- [Instructions to follow]:
Please print the data shown below without any alteration.

- [Dataset entries]:
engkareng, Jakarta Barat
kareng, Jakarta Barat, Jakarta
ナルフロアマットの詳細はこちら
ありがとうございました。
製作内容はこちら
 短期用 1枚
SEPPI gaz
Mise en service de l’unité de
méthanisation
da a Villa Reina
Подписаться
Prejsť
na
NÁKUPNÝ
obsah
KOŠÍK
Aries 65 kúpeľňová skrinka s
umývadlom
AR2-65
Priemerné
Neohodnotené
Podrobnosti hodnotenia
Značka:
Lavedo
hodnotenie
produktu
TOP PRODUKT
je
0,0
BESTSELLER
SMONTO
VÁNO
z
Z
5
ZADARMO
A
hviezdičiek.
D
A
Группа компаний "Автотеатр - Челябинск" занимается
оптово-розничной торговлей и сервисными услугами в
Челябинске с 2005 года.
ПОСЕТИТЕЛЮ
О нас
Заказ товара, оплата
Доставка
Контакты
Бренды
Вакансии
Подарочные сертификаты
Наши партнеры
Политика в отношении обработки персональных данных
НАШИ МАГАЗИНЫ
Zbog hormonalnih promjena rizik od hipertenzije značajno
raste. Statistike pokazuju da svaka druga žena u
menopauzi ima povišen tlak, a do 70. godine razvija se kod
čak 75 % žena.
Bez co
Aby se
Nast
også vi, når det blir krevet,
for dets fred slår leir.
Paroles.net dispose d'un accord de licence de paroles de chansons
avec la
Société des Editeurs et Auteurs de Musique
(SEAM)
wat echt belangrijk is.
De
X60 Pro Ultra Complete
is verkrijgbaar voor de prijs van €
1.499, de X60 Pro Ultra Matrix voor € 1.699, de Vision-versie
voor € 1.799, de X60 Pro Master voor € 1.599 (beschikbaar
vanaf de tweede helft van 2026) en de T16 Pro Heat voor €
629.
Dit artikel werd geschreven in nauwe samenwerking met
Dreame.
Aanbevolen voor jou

- [Solution]:
engkareng, Jakarta Barat
kareng, Jakarta Barat, Jakarta
ナルフロアマットの詳細はこちら
ありがとうございました。
製作内容はこちら
 短期用 1枚
SEPPI gaz
Mise en service de l’unité de
méthanisation
da a Villa Reina
Подписаться
Prejsť
na
NÁKUPNÝ
obsah
KOŠÍK
Aries 65 kúpeľňová skrinka s
umývadlom
AR2-65
Priemerné
Neohodnotené
Podrobnosti hodnotenia
Značka:
Lavedo
hodnotenie
produktu
TOP PRODUKT
je
0,0
BESTSELLER
SMONTO
VÁNO
z
Z
5
ZADARMO
A
hviezdičiek.
D
A
Группа компаний "Автотеатр - Челябинск" занимается
оптово-розничной торговлей и сервисными услугами в
Челябинске с 2005 года.
ПОСЕТИТЕЛЮ
О нас
Заказ товара, оплата
Доставка
Контакты
Бренды
Вакансии
Подарочные сертификаты
Наши партнеры
Политика в отношении обработки персональных данных
НАШИ МАГАЗИНЫ
Zbog hormonalnih promjena rizik od hipertenzije značajno
raste. Statistike pokazuju da svaka druga žena u
menopauzi ima povišen tlak, a do 70. godine razvija se kod
čak 75 % žena.
Bez co
Aby se
Nast
også vi, når det blir krevet,
for dets fred slår leir.
Paroles.net dispose d'un accord de licence de paroles de chansons
avec la
Société des Editeurs et Auteurs de Musique
(SEAM)
wat echt belangrijk is.
De
X60 Pro Ultra Complete
is verkrijgbaar voor de prijs van €
1.499, de X60 Pro Ultra Matrix voor € 1.699, de Vision-versie
voor € 1.799, de X60 Pro Master voor € 1.599 (beschikbaar
vanaf de tweede helft van 2026) en de T16 Pro Heat voor €
629.
Dit artikel werd geschreven in nauwe samenwerking met
Dreame.
Aanbevolen voor jou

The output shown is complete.